One time when Smyth was at a rehearsal, turning pages for Johannes Brahms, Marco was left out on the street. Somehow, he found his way indoors and bounded into the rehearsal, knocking over the music stands. Brahms burst out into laughter, delighted at the interruption.

Tchaikovsky once wrote in a letter to Smyth, “P.S. – I hope that your dear dog is faring well!!”

Ethel Smyth with her dog Pan

Ethel Smyth with her dog Pan

Later in life, Smyth kept a succession of Old English Sheepdogs, all named Pan.

Toward the end of her life, she wrote a book called Inordinate (?) Affection: A Story for Dog Lovers.

Claude Debussy (1862-1918)

Pip, Boy, Xanto

Claude Debussy with his dogs Boy and Xanto

Claude Debussy with his dogs Boy and Xanto

Debussy had two terriers named Pip and Boy, as well as a collie named Xanto.
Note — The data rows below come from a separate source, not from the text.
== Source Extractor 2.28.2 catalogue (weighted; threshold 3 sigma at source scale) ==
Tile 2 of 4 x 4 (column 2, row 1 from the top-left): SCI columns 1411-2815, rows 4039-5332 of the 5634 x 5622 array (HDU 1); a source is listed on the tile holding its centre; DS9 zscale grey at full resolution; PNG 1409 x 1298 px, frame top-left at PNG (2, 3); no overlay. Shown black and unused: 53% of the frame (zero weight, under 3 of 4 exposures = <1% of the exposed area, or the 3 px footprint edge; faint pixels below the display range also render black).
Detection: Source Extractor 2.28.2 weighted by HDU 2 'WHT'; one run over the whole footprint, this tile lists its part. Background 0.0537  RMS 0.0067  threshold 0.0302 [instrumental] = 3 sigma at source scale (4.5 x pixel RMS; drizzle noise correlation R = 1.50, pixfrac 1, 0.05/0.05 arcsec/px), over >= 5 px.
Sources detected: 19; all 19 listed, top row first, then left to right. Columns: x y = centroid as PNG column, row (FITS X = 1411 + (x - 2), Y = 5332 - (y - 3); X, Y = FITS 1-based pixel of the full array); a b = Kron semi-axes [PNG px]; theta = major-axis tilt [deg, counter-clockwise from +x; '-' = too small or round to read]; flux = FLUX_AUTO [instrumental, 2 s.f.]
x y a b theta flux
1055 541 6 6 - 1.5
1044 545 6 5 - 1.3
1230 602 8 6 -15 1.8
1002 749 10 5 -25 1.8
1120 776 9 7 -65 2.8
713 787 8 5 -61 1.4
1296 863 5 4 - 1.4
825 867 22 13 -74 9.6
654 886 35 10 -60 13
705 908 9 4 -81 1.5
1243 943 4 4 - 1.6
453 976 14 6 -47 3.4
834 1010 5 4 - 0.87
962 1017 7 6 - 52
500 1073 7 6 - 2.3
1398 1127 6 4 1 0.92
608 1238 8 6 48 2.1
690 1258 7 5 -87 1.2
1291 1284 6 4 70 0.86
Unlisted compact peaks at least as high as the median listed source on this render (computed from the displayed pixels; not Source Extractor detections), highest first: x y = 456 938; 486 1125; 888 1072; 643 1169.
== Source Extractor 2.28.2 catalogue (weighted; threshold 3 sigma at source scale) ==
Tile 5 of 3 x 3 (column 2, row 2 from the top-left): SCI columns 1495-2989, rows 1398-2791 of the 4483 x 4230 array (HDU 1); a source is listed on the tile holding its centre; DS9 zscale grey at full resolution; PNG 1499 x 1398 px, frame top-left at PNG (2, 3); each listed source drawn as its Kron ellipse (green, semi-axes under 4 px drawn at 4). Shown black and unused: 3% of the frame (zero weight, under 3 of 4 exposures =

Ferruccio Busoni (1866-1924)

Lesko, Giotto

Ferruccio Busoni with his dog Lesko

Ferruccio Busoni with his dog Lesko

When he was in his early twenties, traveling through Europe working as a touring pianist, Ferruccio Busoni adopted a Newfoundland dog for companionship. He named him Lesko.

He settled in Helsinki in 1888 and befriended various artistic types living there, including Jean Sibelius. Their circle became known as the Leskovites because Lesko was always present at their meetings.

In 1890, Busoni wrote his Geharnischte Suite, op. 34a. Each movement portrays one of the Leskovites.

Busoni’s Geharnischte Suite, op. 34a

Years after Lesko died, Busoni adopted a St. Bernard named Giotto.

Ferruccio Busoni with his dog Giotto

Ferruccio Busoni with his dog Giotto

Elias Canetti wrote in his memoirs about the absent-minded Busoni:

Busoni had a St. Bernard dog, which he often called to: ‘Dschoddo, come to Papa!’ Sometimes the St. Bernard came, sometimes it ran further away; that was what Papa was looking for. But no sooner had he found it than he forgot it again and was as absent-minded as before.